1) If the article is correct, the Whatsapp team knew about this issue for close to a year. In addition, a string of security related issues (http://en.wikipedia.org/wiki/WhatsApp#Security_concerns) indicates that the organisation lacks either the competency or inclination to prioritise user’s security. Convenience > Security?
2) Even if your messages may not hold anything of interest, note that the Whatsapp application itself has access to information such your contact list, your precise location, your storage card, the ability to record audio/photos and call/receive phone calls and SMSs. It’s also the case that this information (in plain text) is viewable at a cellular level by somebody at your phone service provider.

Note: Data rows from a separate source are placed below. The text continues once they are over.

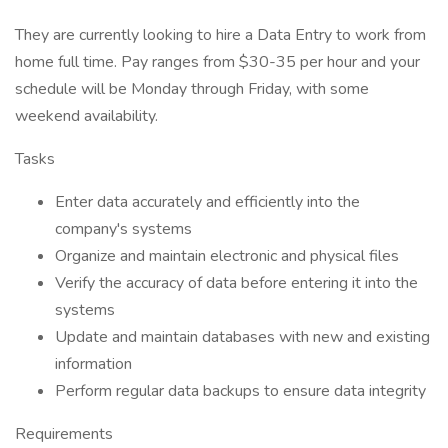
They are currently looking to hire a Data Entry to work from
home full time. Pay ranges from $30-35 per hour and your
schedule will be Monday through Friday, with some
weekend availability.
Tasks
Enter data accurately and efficiently into the
company's systems
Organize and maintain electronic and physical files
Verify the accuracy of data before entering it into the
systems
Update and maintain databases with new and existing
information
Perform regular data backups to ensure data integrity
Requirements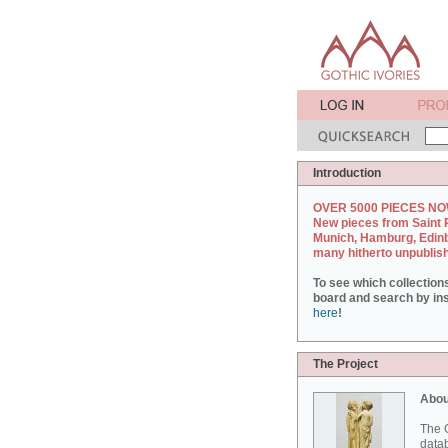
Introduction
OVER 5000 PIECES NO
New pieces from Saint 
Munich, Hamburg, Edin
many hitherto unpublis
To see which collection
board and search by inst
here
!
The Project
Abou
The G
datab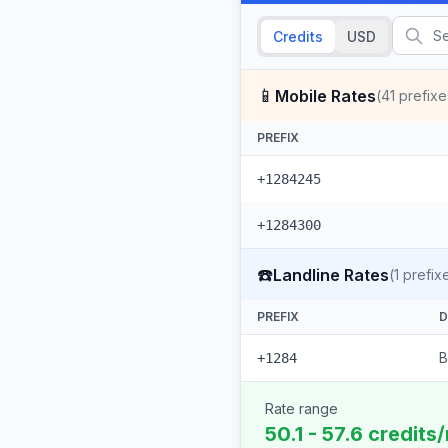
Credits
USD
📱
Mobile Rates
(
41
prefixe
PREFIX
+1284245
+1284300
☎️
Landline Rates
(
1
prefix
PREFIX
D
B
+1284
Rate range
50.1 - 57.6 credits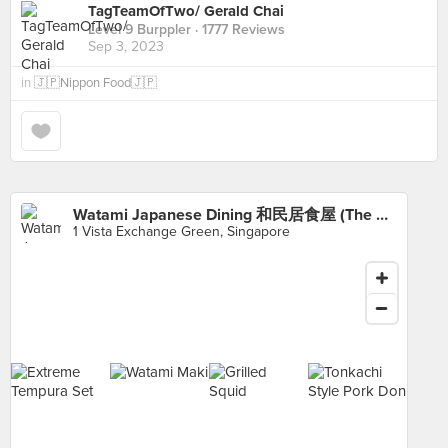
TagTeamOfTwo/ Gerald Chai
Level 9 Burppler
· 1777 Reviews
Sep 3, 2023
in
🇯🇵Nippon Food🇯🇵
Watami Japanese Dining 和民居食屋 (The Star Vista)
1 Vista Exchange Green, Singapore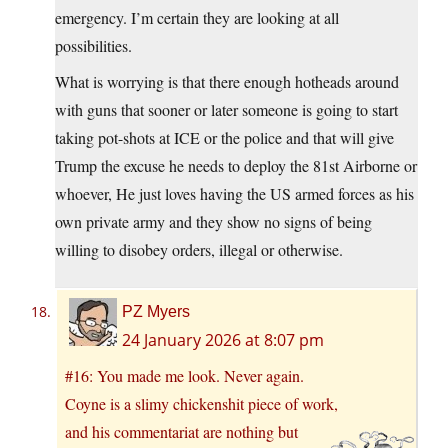
emergency. I’m certain they are looking at all
possibilities.
What is worrying is that there enough hotheads around
with guns that sooner or later someone is going to start
taking pot-shots at ICE or the police and that will give
Trump the excuse he needs to deploy the 81st Airborne or
whoever, He just loves having the US armed forces as his
own private army and they show no signs of being
willing to disobey orders, illegal or otherwise.
PZ Myers
24 January 2026 at 8:07 pm
#16: You made me look. Never again.
Coyne is a slimy chickenshit piece of work,
and his commentariat are nothing but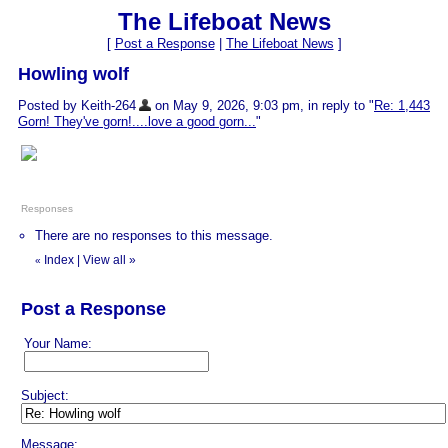
The Lifeboat News
[
Post a Response
|
The Lifeboat News
]
Howling wolf
Posted by Keith-264
on May 9, 2026, 9:03 pm, in reply to "
Re: 1,443
Gorn! They've gorn!....love a good gorn...
"
Responses
There are no responses to this message.
Index
|
View all
»
«
Post a Response
Your Name:
Subject:
Message: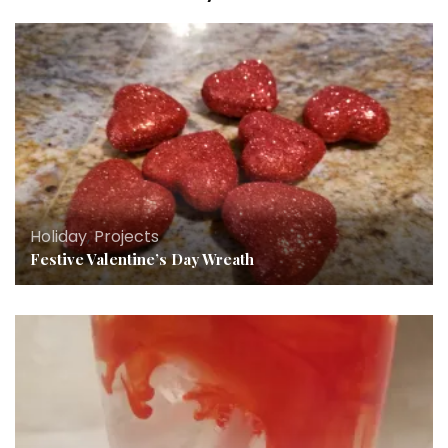
Holiday
,
Projects
Festive Valentine’s Day Wreath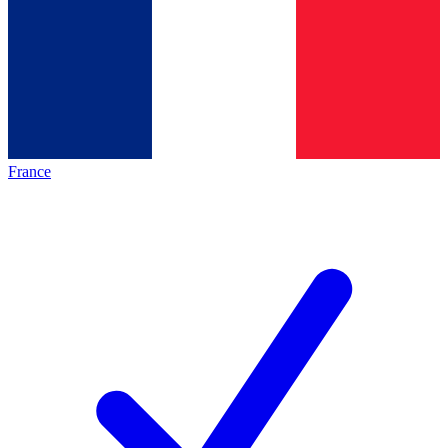
France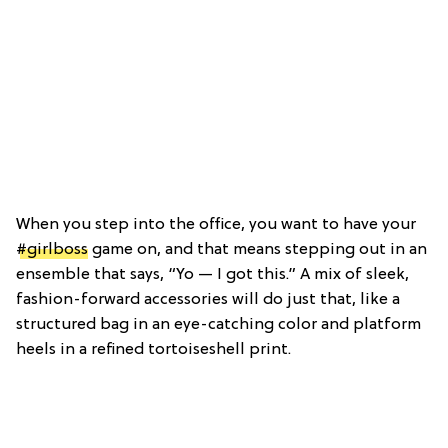
When you step into the office, you want to have your
#girlboss
game on, and that means stepping out in an
ensemble that says, “Yo — I got this.” A mix of sleek,
fashion-forward accessories will do just that, like a
structured bag in an eye-catching color and platform
heels in a refined tortoiseshell print.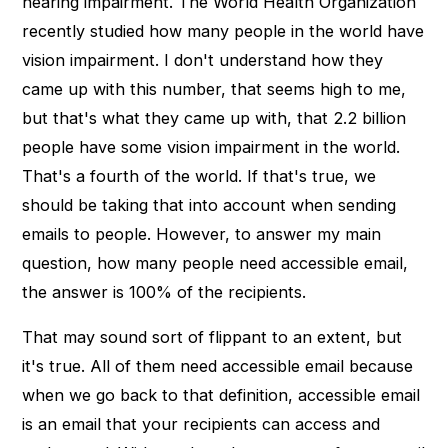
hearing impairment. The World Health Organization
recently studied how many people in the world have
vision impairment. I don't understand how they
came up with this number, that seems high to me,
but that's what they came up with, that 2.2 billion
people have some vision impairment in the world.
That's a fourth of the world. If that's true, we
should be taking that into account when sending
emails to people. However, to answer my main
question, how many people need accessible email,
the answer is 100% of the recipients.
That may sound sort of flippant to an extent, but
it's true. All of them need accessible email because
when we go back to that definition, accessible email
is an email that your recipients can access and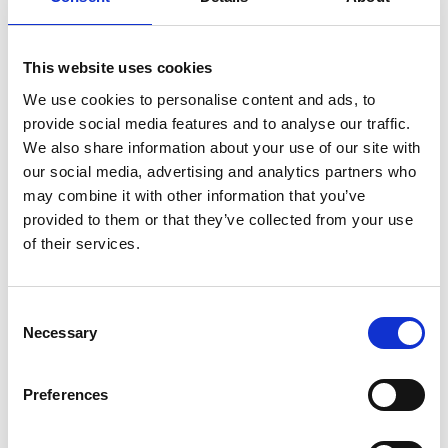
This website uses cookies
We use cookies to personalise content and ads, to
provide social media features and to analyse our traffic.
We also share information about your use of our site with
our social media, advertising and analytics partners who
Gray Gibson
may combine it with other information that you’ve
Policy and External Affairs Manager
provided to them or that they’ve collected from your use
of their services.
Find out about membership
C
Necessary
o
NFRC's technical documents are freely available to
n
active members. Members just need to login to
s
gain access. If you wish to find out more about the
Preferences
e
benefits of becoming an NFRC member, including
access to all of our technical documents please
n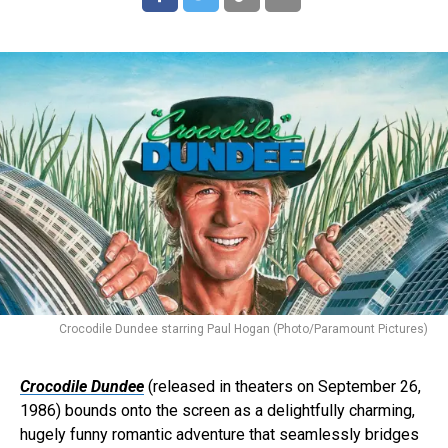
Crocodile Dundee starring Paul Hogan (Photo/Paramount Pictures)
Crocodile Dundee
(released in theaters on September 26,
1986) bounds onto the screen as a delightfully charming,
hugely funny romantic adventure that seamlessly bridges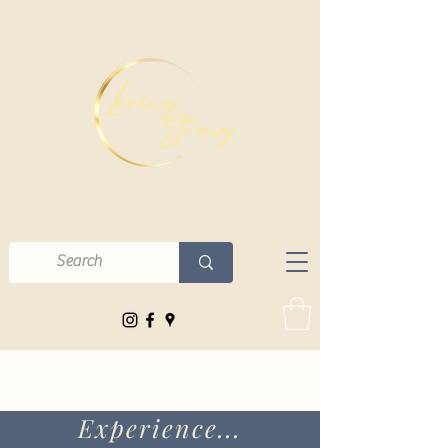
Experience...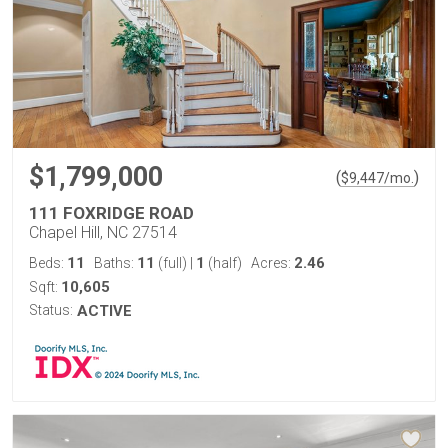
$1,799,000
(
)
$
9,447
/mo.
111 FOXRIDGE ROAD
Chapel Hill, NC 27514
11
11
1
2.46
Beds:
Baths:
(full)
|
(half)
Acres:
10,605
Sqft:
Status:
ACTIVE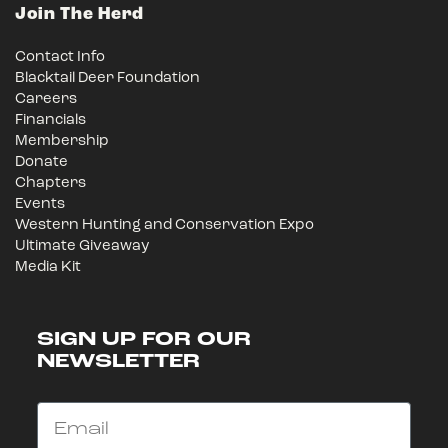
Join The Herd
Contact Info
Blacktail Deer Foundation
Careers
Financials
Membership
Donate
Chapters
Events
Western Hunting and Conservation Expo
Ultimate Giveaway
Media Kit
SIGN UP FOR OUR
NEWSLETTER
Email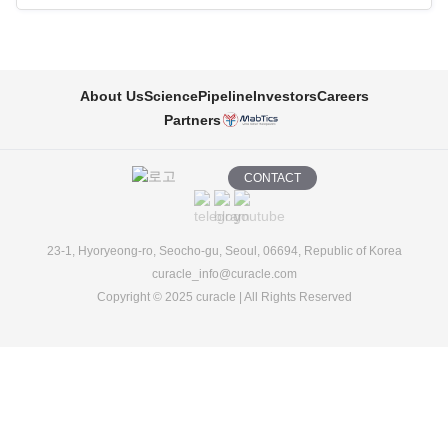
About Us
Science
Pipeline
Investors
Careers
Partners
CONTACT
23-1, Hyoryeong-ro, Seocho-gu, Seoul, 06694, Republic of Korea
curacle_info@curacle.com
Copyright © 2025 curacle | All Rights Reserved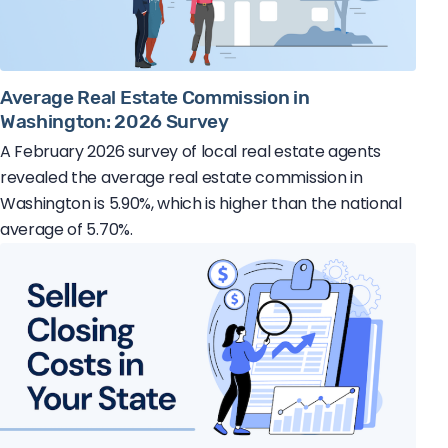
Average Real Estate Commission in
Washington: 2026 Survey
A February 2026 survey of local real estate agents
revealed the average real estate commission in
Washington is 5.90%, which is higher than the national
average of 5.70%.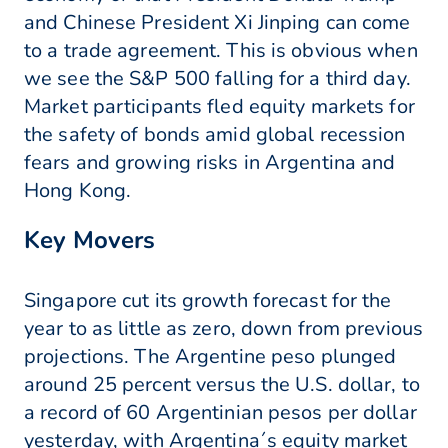
and Chinese President Xi Jinping can come
to a trade agreement. This is obvious when
we see the S&P 500 falling for a third day.
Market participants fled equity markets for
the safety of bonds amid global recession
fears and growing risks in Argentina and
Hong Kong.
Key Movers
Singapore cut its growth forecast for the
year to as little as zero, down from previous
projections. The Argentine peso plunged
around 25 percent versus the U.S. dollar, to
a record of 60 Argentinian pesos per dollar
yesterday, with Argentina´s equity market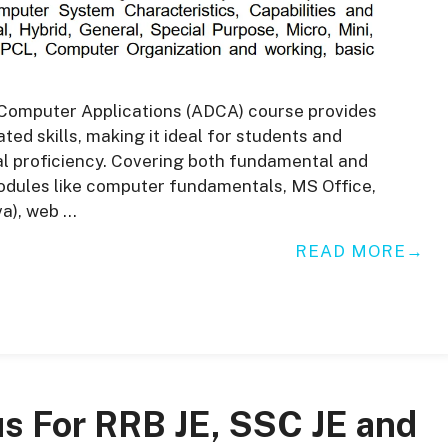
Computer Applications (ADCA) course provides
ed skills, making it ideal for students and
al proficiency. Covering both fundamental and
odules like computer fundamentals, MS Office,
a), web …
READ MORE
us For RRB JE, SSC JE and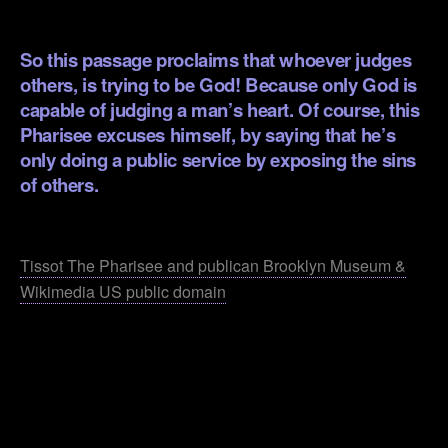
.
So this passage proclaims that whoever judges
others, is trying to be God! Because only God is
capable of judging a man’s heart. Of course, this
Pharisee excuses himself, by saying that he’s
only doing a public service by exposing the sins
of others.
.
Tissot The Pharisee and publican Brooklyn Museum &
Wikimedia US public domain
.
.
.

If you’re using an iOS device, you may be oblivious to much of the above due to the patchy permissions model – to add insult to injury, it’s a paid app on iOS. Note that Whatsapp uses the XMPP protocol, otherwise known as Jabber, which other chat clients such as Google Talk uses, except Whatsapp don’t bother to encrypt it (Google Talk and nearly every other mainstream IM service utilises an SSL encryption layer properly for added security – Whatsapp uses port 443, but transmits in plain text, rendering it obselete).
You can also watch here a demonstration of what anybody with a network sniffer (in this case Wireshark – http://www.wireshark.org/, but also http://mitmproxy.org/) can do with an Whatsapp connection: Can you extract message and photo from Whatsapp?
So what can you do?
Option A) Be careful about what you type on Whatsapp, presume that everything can be intercepted and viewed (which it effectively can). Don’t type sensitive information.
Option B) Head to a local wifi hotspot and see what you can find. Chances are, with the number of people using Whatsapp, it wouldn’t take very long.
Option C) Clone a device’s normal hotspot and wait till their device automatically connects to it to launch a MITM attack. A fascinating video of this in action – http://partners.immunityinc.com/movies/Access_point_impersonation.mp4. Note that iOS devices readily broadcast the details of the last three access points they connected to, everywhere they go.
Option D) Use an alternative messaging service, at least until they have the inclination to patch the security holes. Perhaps a combination of push email and generous SMS allowances which everybody seems to have.
Option E) Ignore all of the above. Ignorance is bliss?